Mas um dos pontos principais do documentário são as rodas de conversa entre homens. Grupos que se reunem para falar das frustrações, das dores, dos traumas, e que oferecem a possibilidade de escuta e apoio significativo entre homens. De todos os aspectos da masculinidade tradicional, o mais prejudicial é exatamente aquele que mantém o circulo vicioso destrutivo – o sadismo. Diante de homens que tentam aparentar o valores “alpha” e falham, a reação do grupo é a chacota, a piada, o apelido. Ao ser oprimido e pressionado pelo pai, pelos amigos, pela sociedade, o homem criado dentro da cultura do machismo se transforma em uma bomba-relógio, que pode explodir a qualquer momento. Em geral, essa explosões atingem aquelas pessoas que são vistas por ele como frágeis, como submissas (ou que deveriam ser submissas no imaginário masculino). As mulheres são as vitimas diretas de uma cultura que não tem sentido, mas influencia totalmente o modo de vida da sociedade contemporânea.

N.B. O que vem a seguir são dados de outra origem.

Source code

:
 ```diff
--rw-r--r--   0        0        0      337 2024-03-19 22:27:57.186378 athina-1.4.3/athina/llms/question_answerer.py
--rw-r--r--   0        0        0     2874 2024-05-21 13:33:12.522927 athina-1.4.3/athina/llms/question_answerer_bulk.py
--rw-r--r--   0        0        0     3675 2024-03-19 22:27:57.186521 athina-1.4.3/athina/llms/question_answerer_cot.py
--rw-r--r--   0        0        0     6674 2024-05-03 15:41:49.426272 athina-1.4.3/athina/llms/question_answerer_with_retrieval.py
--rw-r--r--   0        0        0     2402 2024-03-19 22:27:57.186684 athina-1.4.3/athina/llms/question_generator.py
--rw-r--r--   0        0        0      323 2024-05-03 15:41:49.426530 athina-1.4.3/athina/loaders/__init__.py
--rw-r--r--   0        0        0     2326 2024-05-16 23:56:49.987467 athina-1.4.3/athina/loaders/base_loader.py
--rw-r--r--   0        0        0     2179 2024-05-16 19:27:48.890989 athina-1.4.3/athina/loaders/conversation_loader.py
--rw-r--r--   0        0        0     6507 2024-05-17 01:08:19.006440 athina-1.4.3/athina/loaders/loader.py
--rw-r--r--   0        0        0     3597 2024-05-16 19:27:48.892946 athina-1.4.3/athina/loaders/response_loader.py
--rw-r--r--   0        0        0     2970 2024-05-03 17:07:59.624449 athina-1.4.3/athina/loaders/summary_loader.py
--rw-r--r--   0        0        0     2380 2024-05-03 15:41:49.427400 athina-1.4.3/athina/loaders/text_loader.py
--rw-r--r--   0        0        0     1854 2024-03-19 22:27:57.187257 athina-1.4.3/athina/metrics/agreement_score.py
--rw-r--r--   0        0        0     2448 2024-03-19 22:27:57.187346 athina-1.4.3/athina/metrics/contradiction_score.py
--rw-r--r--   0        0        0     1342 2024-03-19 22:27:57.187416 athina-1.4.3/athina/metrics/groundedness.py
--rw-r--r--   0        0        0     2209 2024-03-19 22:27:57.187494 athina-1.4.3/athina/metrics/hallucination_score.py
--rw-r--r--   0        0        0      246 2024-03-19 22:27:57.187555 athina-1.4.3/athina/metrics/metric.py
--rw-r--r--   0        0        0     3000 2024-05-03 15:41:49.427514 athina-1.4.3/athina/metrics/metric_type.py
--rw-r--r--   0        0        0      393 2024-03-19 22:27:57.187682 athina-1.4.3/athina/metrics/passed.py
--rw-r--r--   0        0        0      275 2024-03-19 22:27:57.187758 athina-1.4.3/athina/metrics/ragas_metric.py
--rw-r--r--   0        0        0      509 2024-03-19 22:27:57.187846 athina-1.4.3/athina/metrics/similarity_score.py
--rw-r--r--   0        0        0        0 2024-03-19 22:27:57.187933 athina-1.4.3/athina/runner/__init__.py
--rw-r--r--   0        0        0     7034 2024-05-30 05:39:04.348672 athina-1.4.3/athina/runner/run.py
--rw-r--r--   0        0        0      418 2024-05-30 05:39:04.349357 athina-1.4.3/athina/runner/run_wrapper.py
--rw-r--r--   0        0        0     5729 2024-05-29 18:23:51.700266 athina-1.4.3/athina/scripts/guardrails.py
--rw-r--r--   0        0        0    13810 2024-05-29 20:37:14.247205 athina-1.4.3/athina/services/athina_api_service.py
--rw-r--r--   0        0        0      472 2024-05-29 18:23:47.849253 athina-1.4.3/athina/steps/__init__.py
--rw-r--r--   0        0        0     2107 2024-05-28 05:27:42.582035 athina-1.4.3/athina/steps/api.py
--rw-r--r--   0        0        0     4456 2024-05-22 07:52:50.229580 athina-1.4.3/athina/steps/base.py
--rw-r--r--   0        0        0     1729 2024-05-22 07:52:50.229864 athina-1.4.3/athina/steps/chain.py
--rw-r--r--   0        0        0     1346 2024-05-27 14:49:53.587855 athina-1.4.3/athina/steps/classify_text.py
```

A boa notícia é que principalmente graças ao movimento organizado das mulheres nos últimos 100 anos, que lutam por direitos iguais, alguns homens estão tomando a iniciativa de revolucionar a masculinidade. Sem dúvida é um caminho longo, mas que pode transformar muito mais do que a relação entre homens e mulheres, ou a relação entre pais e filhos. As guerras, a competição, a insensatez predatória, o desenho econômico e político, tudo pode ser completamente alterado diante dessa mudança profunda que a masculinidade responsável pode trazer. É assim importante!
Dora e Zanolini, oportuno o texto. Questão atual. Vemos feminicidios toda hora. Obrigado pela dica do documentário. Vamos assistir com alegria. “A força esta na delicadeza”. Aprendi isso no mundo das lutas. Não tem nada de contraditório, é fruto da experiência de vida. Viva pampedia. Obrigado. Porto Alegre/RS.